Wednesday, February 20, 2013

She-Hulk leads superheroes into battle for chick lit market

Marvel moves into long-form fiction with heroines seeking love and fighting cosmic evil

by: Alison Flood

Stand aside, Bridget Jones. Becky Bloomwood, your shopaholic tendencies in Sophie Kinsella's novels have no currency here. There's a new chick-lit heroine in town, and she goes by the name of She-Hulk.


Comics publisher Marvel is teaming up with Hyperion Books to target women readers, with two new novels out this summer both featuring "strong, smart heroines seeking happiness and love while battling cosmic evil": She-Hulk, the female cousin of the Incredible Hulk, and Rogue, one of the female mutants from X-Men. This is the first time the publisher has taken its female superheroes out of the world of comics and into the world of long-form fiction.

"Marvel has had tremendous success with recent hit movies, and we think it's a great time to explore what happens to superheroines when they are dropped into traditional women's novels," said Hyperion's editor-in-chief Elisabeth Dyssegaard. Dyssegaard also told book trade magazine Publishers Weekly: "We think the books will definitely appeal to comics readers – male and female – but also draw a new crowd of women readers who will be introduced to superheroes through a medium they already love."

In The She-Hulk Diaries, which comes with an image of a green lipstick on its cover, Jennifer Walters is a corporate lawyer and sometime green rampager who is looking for love. She "juggles climbing the corporate ladder by day and battling villains and saving the world by night – all the while trying to navigate the dating world to find a Mr Right who might not mind a sometimes very big and green girlfriend", said Marvel. Written by Marta Acosta, the novel is out in June.

Rogue Touch by Christine Woodward will focus on the X-Men character Rogue, a mutant whose touch is lethal but who is also "a young woman trying to navigate the challenges of everyday life and romance". Rogue puts her first boyfriend in a coma, then meets "the handsome and otherworldly James". "Stealing a car, they head out on the highway and eventually, Rogue has to decide whether she will unleash her devastating powers in order to save the only man alive who seems to truly understand her."

"In addition to threats to the universe, She-Hulk and Rogue have challenges that women readers know well, including finding the right guy. Our heroes are real people first and super powers second, which is why fans connect with them," Dyssegaard told USA Today . "These books delve into what happens if dating challenges also include turning huge and green or having a lethal touch, offering readers a unique perspective on superpowered high drama."
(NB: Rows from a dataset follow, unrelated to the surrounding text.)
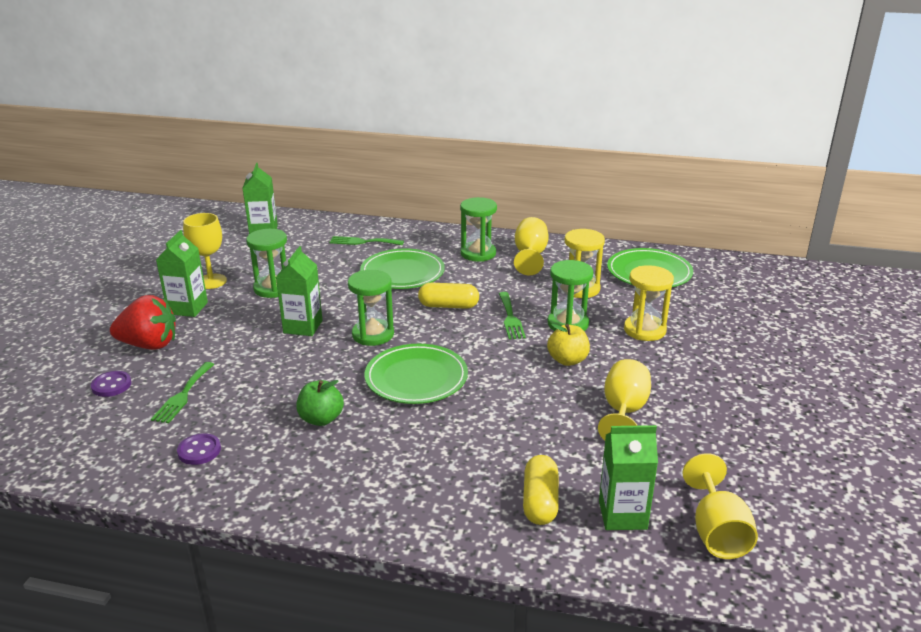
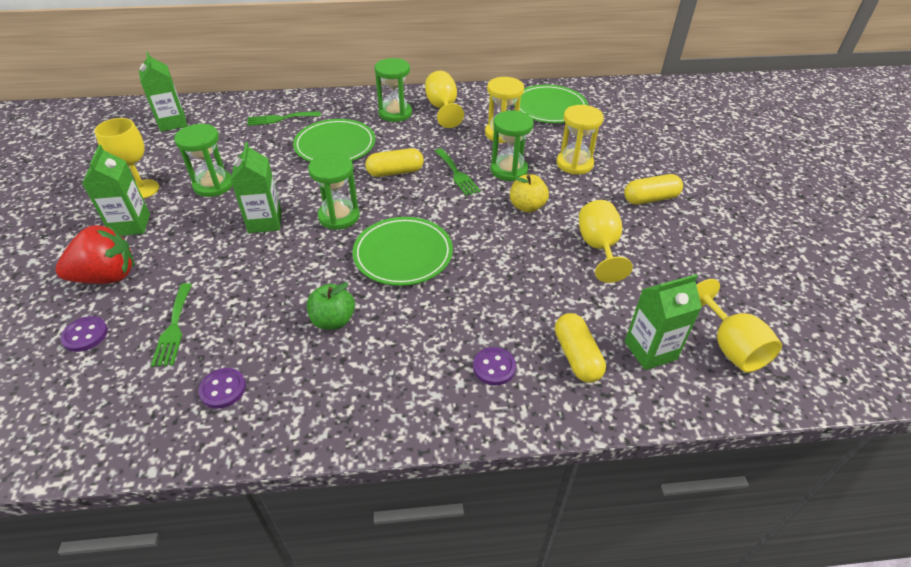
camera: 20 degrees left, 15 degrees up
none -> purple button [473,347,516,385]
none -> yellow capsule [624,174,683,205]

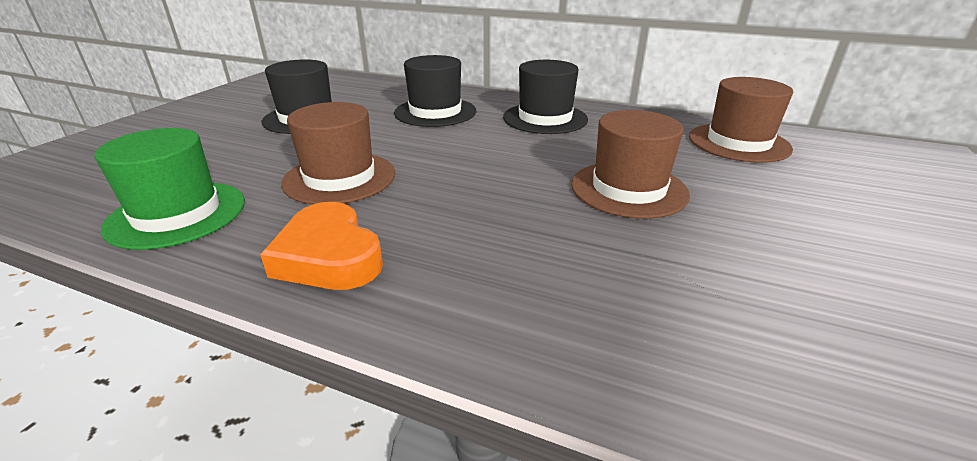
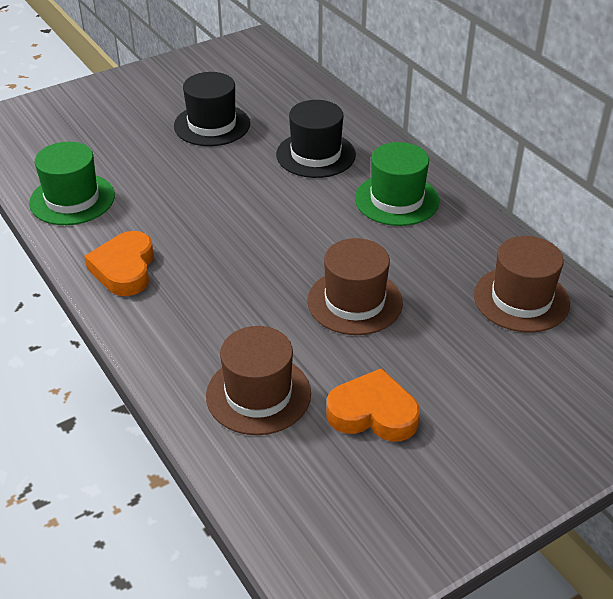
camera: 35 degrees right, 10 degrees up
brown hat [281,102,395,204] -> brown hat moved to [206,326,311,435]
black hat [503,60,588,134] -> green hat [355,142,439,226]
none -> orange heart [326,368,420,441]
Not all potential readers were impressed, however. "If the comic book industry thinks that this is the answer to their woman problem, well, they're worse off than we originally imagined," wrote Alicia Lutes at Hollywood . "The novels purport to 'showcase strong, smart heroines', but seemingly relegate their stories to 'seeking happiness and love', as if those are the only two things women are programmed to care about, ever… Here's an unpopular opinion, comic book industry: Why don't we first work on making our female superheroes more than just spandex-tinged boobholders meant to tantalise and frustrate the predominately male audience that reads them?"